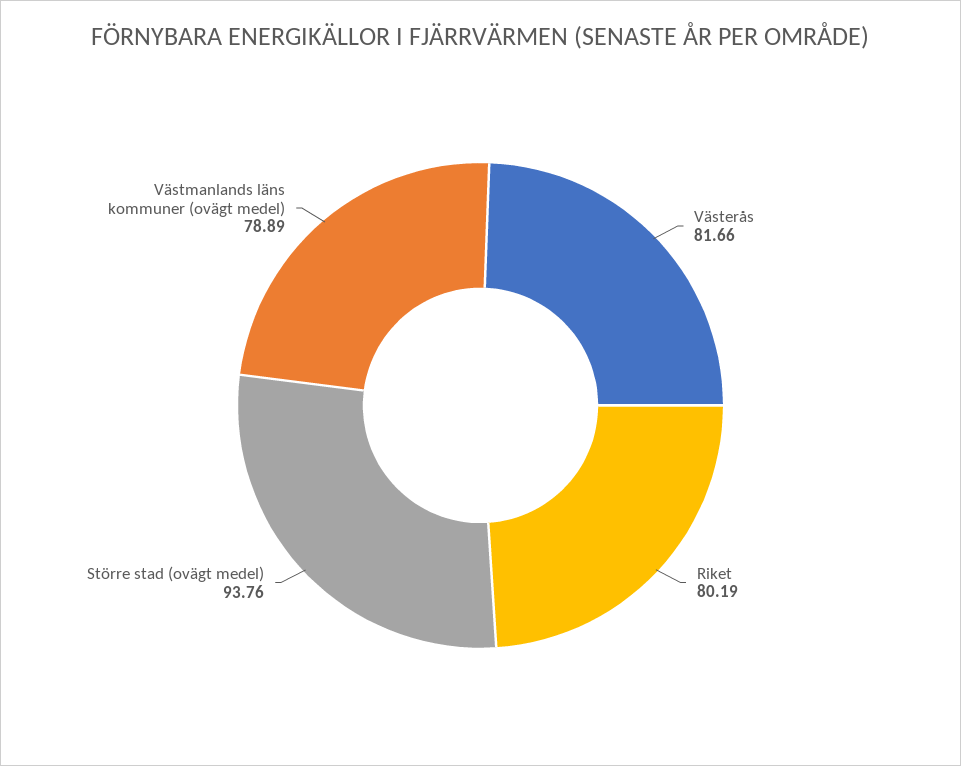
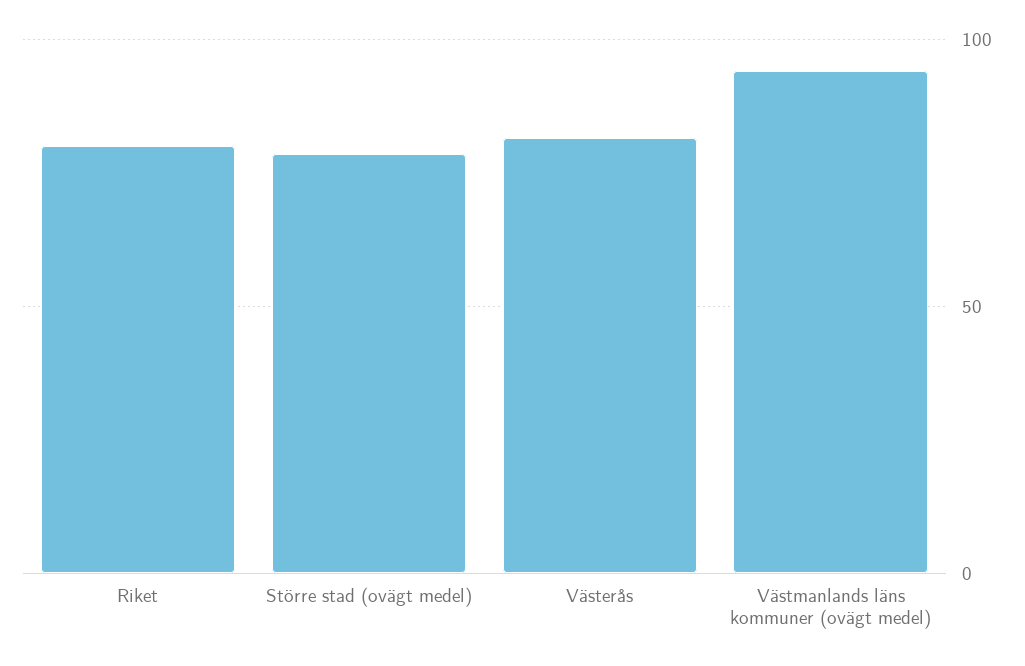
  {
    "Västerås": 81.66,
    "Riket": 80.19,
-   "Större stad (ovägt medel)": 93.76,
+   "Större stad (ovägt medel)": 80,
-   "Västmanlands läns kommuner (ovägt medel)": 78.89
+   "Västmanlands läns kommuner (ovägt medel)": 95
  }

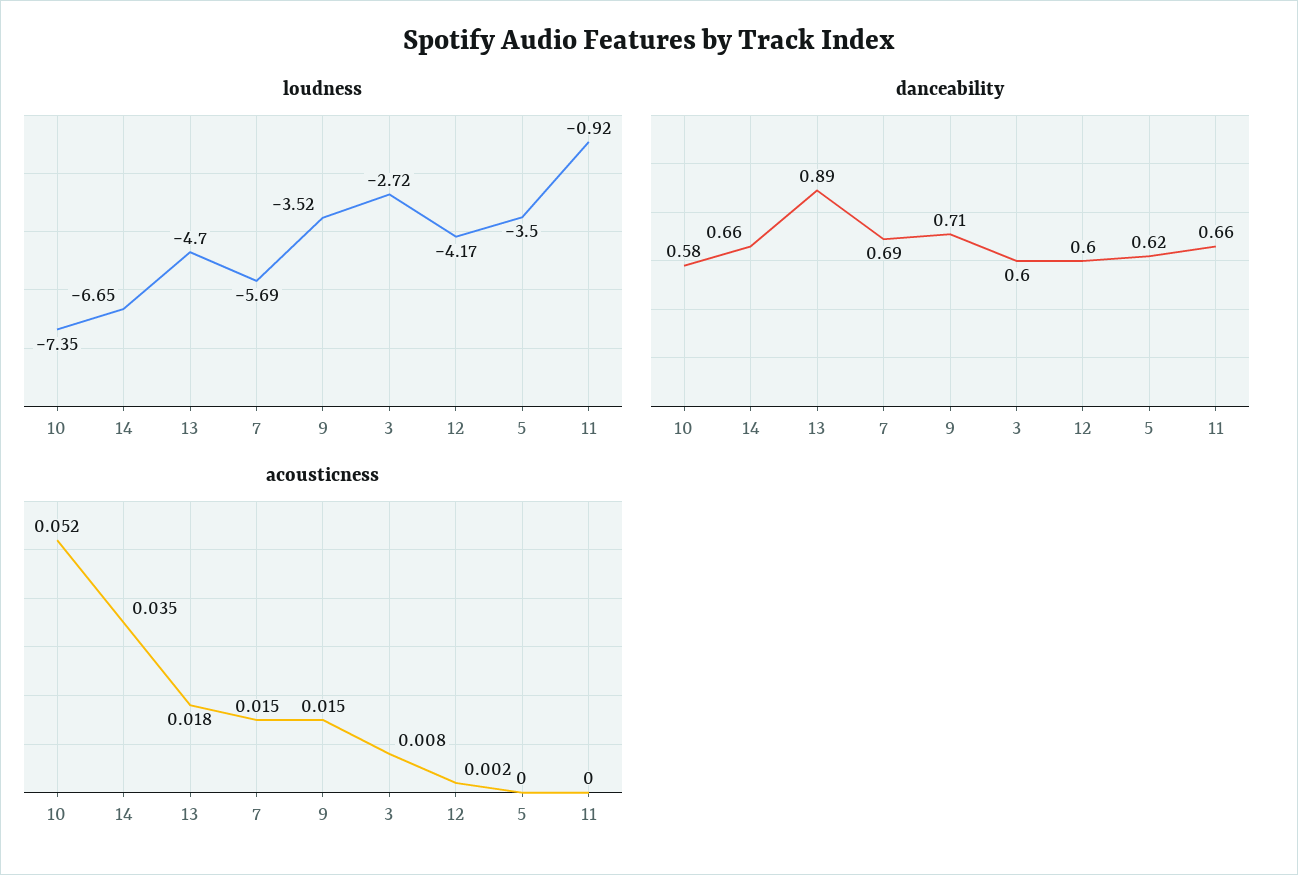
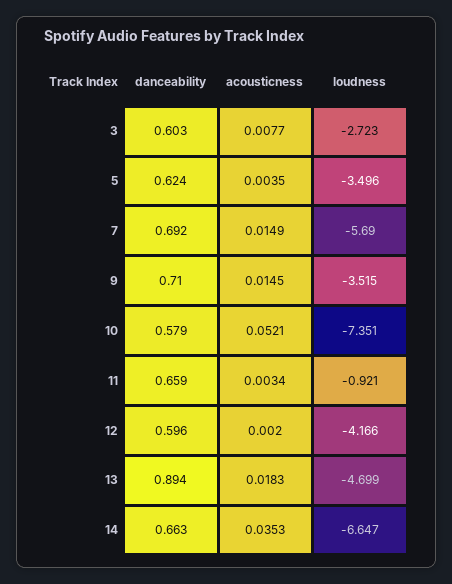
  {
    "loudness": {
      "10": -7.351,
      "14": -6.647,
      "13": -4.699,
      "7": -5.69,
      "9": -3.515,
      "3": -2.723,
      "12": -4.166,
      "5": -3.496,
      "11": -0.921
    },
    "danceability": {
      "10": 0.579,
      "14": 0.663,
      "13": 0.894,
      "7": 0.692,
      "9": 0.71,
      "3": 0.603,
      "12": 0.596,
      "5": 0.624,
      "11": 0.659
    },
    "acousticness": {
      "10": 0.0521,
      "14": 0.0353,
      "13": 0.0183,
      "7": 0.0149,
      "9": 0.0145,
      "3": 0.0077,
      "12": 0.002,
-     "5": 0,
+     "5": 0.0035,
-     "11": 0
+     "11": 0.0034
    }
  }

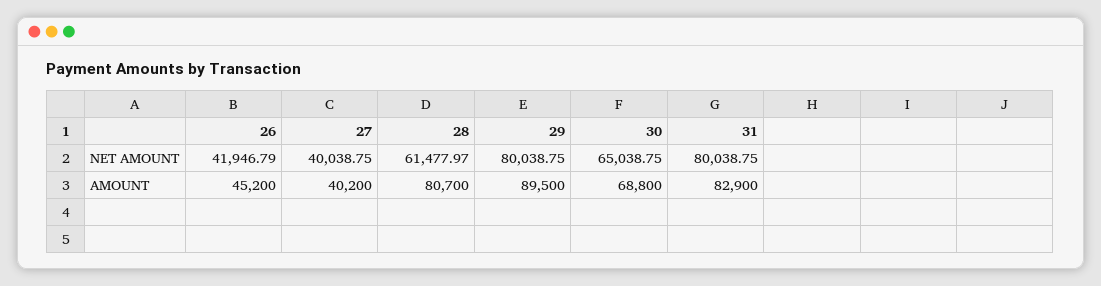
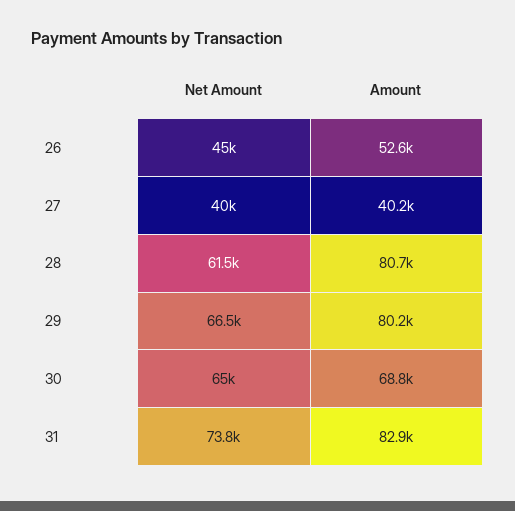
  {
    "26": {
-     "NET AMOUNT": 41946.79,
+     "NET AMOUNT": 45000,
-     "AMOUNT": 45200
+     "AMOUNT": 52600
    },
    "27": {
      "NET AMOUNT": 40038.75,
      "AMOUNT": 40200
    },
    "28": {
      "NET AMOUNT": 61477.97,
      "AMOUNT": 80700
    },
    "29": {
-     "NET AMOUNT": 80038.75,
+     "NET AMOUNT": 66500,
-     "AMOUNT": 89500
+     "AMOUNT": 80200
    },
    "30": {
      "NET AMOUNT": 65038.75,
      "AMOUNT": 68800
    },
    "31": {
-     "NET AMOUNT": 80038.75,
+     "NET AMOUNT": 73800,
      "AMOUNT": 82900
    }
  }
---
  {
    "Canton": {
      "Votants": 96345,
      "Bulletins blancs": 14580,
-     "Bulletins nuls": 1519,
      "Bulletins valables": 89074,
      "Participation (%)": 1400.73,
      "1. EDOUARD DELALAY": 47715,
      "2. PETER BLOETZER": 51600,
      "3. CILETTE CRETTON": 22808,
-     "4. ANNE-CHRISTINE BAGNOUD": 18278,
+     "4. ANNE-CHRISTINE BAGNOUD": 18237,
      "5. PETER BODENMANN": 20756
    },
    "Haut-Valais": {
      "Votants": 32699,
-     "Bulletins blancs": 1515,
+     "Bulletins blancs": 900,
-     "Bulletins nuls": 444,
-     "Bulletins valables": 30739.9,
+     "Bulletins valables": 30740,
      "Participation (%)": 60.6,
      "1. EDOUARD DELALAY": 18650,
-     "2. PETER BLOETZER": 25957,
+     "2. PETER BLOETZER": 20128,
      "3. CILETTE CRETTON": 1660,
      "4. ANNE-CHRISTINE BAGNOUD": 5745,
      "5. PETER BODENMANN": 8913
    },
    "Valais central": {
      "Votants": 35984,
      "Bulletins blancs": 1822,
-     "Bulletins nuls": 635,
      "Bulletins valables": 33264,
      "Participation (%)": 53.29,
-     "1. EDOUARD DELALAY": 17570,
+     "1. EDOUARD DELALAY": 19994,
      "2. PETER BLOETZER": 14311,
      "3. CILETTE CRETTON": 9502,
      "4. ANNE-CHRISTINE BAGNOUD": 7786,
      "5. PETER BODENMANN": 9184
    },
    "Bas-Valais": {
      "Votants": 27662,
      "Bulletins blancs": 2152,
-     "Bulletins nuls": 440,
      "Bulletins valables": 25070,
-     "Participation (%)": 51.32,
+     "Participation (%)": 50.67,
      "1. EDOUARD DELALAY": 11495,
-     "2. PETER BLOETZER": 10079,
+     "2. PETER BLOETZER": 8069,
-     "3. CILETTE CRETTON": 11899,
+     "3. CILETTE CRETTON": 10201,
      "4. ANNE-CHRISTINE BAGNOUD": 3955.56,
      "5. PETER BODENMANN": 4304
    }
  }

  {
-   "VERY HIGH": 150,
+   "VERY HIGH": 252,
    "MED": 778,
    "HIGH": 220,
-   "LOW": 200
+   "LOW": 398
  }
* * *
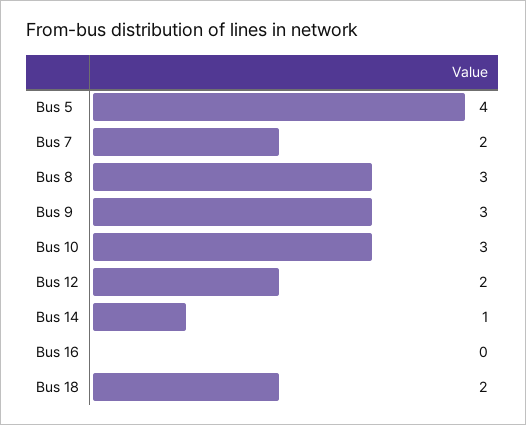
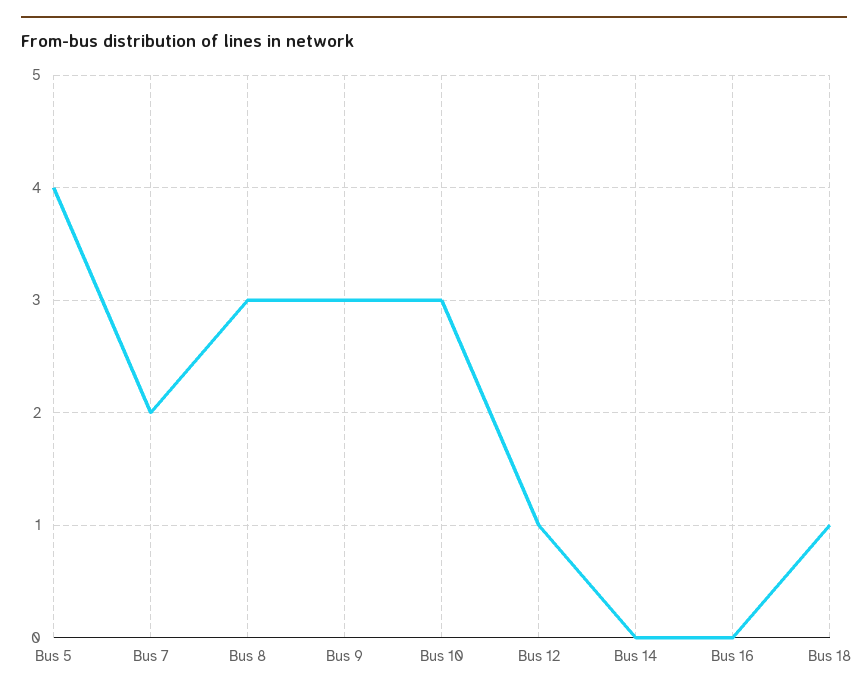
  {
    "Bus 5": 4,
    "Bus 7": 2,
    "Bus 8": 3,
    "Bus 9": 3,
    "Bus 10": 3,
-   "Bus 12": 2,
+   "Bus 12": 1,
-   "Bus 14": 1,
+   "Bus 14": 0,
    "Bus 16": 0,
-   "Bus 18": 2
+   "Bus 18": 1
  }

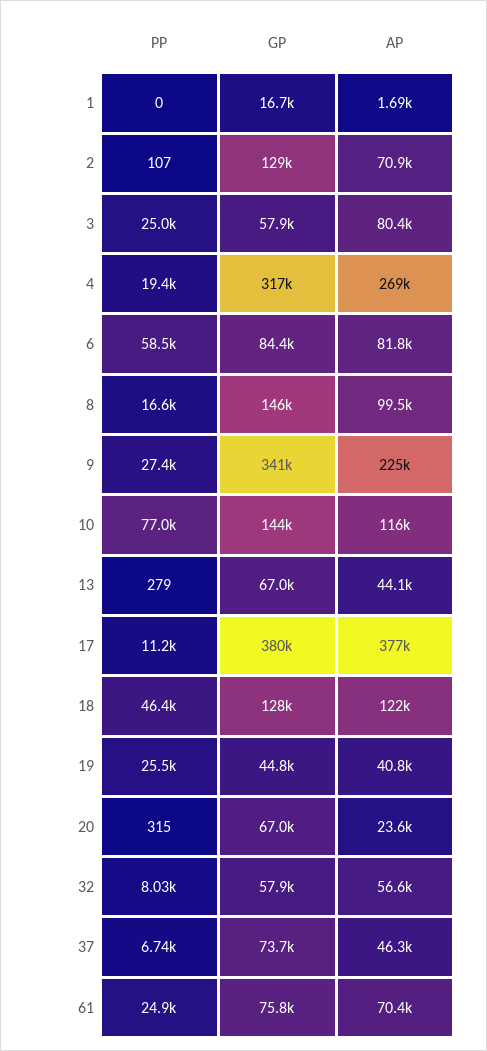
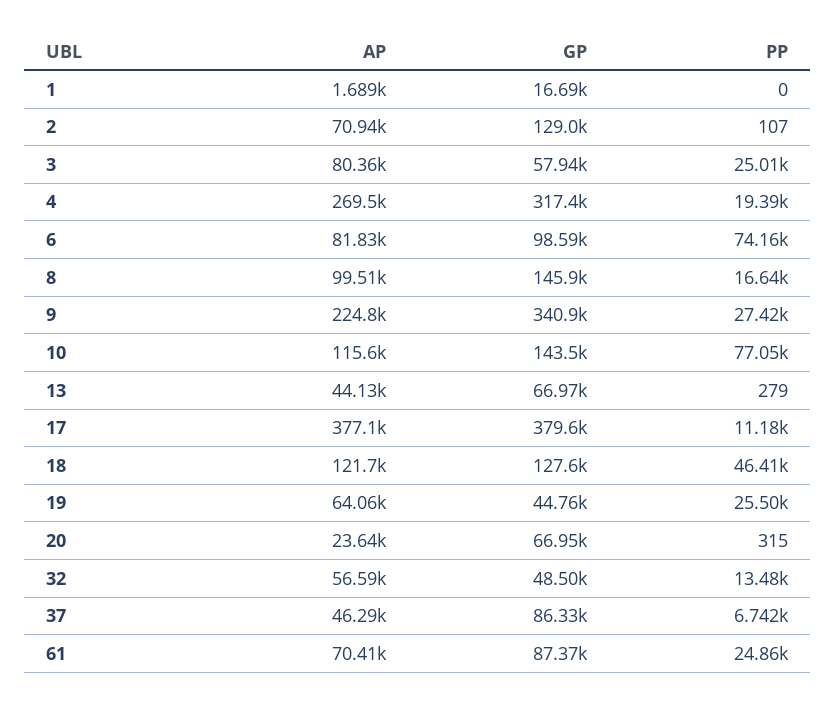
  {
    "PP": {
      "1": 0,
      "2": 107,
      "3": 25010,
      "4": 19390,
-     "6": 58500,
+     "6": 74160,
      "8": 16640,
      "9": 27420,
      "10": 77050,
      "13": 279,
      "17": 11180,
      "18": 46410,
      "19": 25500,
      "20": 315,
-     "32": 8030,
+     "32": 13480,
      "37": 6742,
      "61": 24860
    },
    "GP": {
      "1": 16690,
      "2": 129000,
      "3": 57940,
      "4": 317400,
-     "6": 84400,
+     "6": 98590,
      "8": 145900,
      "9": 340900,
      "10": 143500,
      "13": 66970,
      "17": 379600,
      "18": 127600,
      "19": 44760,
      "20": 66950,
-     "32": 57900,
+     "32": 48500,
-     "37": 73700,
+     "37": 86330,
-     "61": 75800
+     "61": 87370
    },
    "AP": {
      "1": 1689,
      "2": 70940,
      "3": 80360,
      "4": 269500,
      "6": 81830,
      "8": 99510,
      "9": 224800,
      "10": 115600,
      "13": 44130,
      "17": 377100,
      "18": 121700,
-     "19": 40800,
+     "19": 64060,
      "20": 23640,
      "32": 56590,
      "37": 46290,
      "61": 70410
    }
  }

| Exercise directions |
Pick out every line above that holds the word "EDOUARD" and copy it.

| Task response |
      "1. EDOUARD DELALAY": 47715,
      "1. EDOUARD DELALAY": 18650,
-     "1. EDOUARD DELALAY": 17570,
+     "1. EDOUARD DELALAY": 19994,
      "1. EDOUARD DELALAY": 11495,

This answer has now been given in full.